When targeting large trout, the ritual and the pursuit can be almost as memorable as catching them – almost.  The plans are set, the truck is packed, and the what-if scenarios are flying around. As excited as you are to spend the day on the water, the thought lingers in the back of your mind, “what if I get skunked?”.

On my favorite piece of what I call “hero or zero water”, the threat of being skunked and enjoying a long day of casting practice is real.  Difficult wading situations and long casts to sighted fish are the norm.  The reward is a heavy, photo worthy cutthroat trout; One that’s big enough to keep you coming back to test your mettle time after time.

Not long ago I set out for exactly such a day with a few friends.  We were on the water at daybreak and the three of us worked our way methodically down the river, knowing exactly the hunt we were getting ourselves into.  Noon passed, and with no success we half-heartedly enjoyed our sandwiches in somewhat silence on the riverbank.  We traipsed back to the flowing water and resumed the seemingly endless searching and casting.  In a split second the mood shifted and my friend had a nice trout on the end of his line. Morale was boosted, spirits were high and we continued to land about eight fish over the next few hours.  By “we” I mean that I ran over gleefully each time and helped net my friend’s fish.  I myself, so far had zero eats and continued to cast blindly, hoping to share a bit of that same success.  Time passed and eventually the acceptance began to set in; I was skunked.

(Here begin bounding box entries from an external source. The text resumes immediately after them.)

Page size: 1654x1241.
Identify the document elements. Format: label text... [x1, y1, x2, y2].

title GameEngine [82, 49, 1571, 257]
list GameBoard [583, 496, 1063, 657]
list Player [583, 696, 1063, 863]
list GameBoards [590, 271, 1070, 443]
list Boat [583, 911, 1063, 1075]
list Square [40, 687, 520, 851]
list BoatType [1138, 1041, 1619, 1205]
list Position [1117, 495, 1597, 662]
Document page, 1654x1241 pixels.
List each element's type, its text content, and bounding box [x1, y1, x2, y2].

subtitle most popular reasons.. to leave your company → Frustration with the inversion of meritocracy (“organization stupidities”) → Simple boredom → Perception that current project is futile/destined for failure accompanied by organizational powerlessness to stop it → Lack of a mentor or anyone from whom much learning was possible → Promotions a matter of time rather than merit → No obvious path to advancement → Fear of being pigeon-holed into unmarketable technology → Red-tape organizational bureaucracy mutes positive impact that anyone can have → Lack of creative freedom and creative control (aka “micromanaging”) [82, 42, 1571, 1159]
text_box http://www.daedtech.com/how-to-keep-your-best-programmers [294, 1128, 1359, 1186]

We reluctantly started our hike back to the truck, no longer scanning the water for sipping trout.  As I trudged along staring at my wading boots with each step, I flinched at a frog leaping off the grass and diving into the river.  Out of the corner of my eye I noticed a splash in the water a bit downstream.  My friend and I both stood like statues, looking at one another needing assurance that we weren’t the only one who saw it.  Finally, I stated the obvious, “I think that frog just got eaten.”  Neither of us were positive, but I decided to make one last futile cast in the direction of where we had last seen the movement.  Perhaps the shortest cast of the day, a 45-degree angle downstream about 10 yards off the bank, and we watched the fly drift down while holding our breath. A beautiful cutthroat engulfed the fly and my typically composed, and not easily excited, friend let out a yell that took us both by surprise.

I was able to land the fish and just like that the weight of the possible skunk was lifted.  We captured a few photos, enjoyed sighs of relief, and ended the day on a high.  It’s not often that I can say my day was saved by a frog.